-------- Source records --------
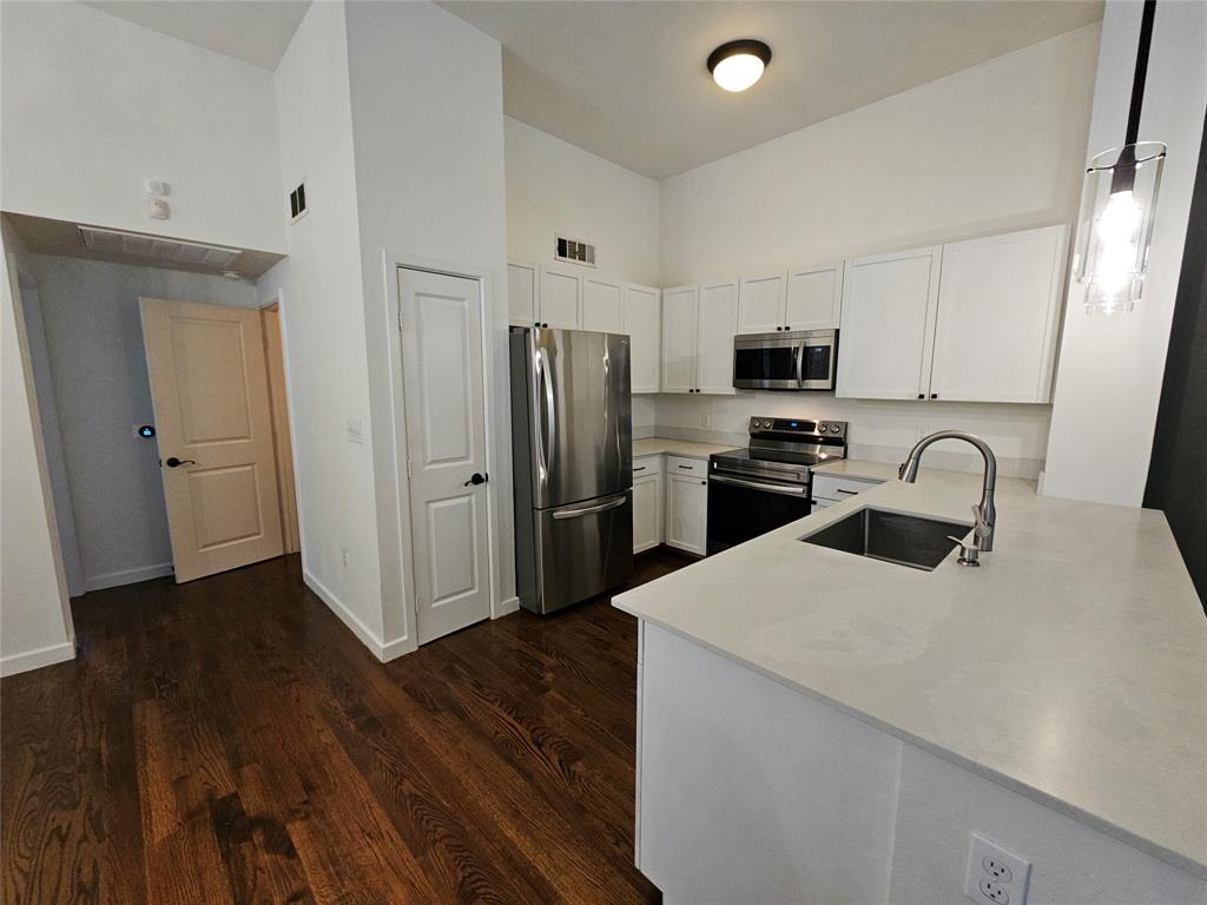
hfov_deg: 106.2
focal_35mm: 13
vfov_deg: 89.9
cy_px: 452
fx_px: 453
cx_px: 604
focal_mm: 2.2
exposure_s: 1/60
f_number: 2.2
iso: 200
--------
§ **Work required**
Going through the records above line by line, transcribe each one exactly and skip any pictures.

§ **Reply**
hfov_deg: 106.2
focal_35mm: 13
vfov_deg: 89.9
cy_px: 452
fx_px: 453
cx_px: 604
focal_mm: 2.2
exposure_s: 1/60
f_number: 2.2
iso: 200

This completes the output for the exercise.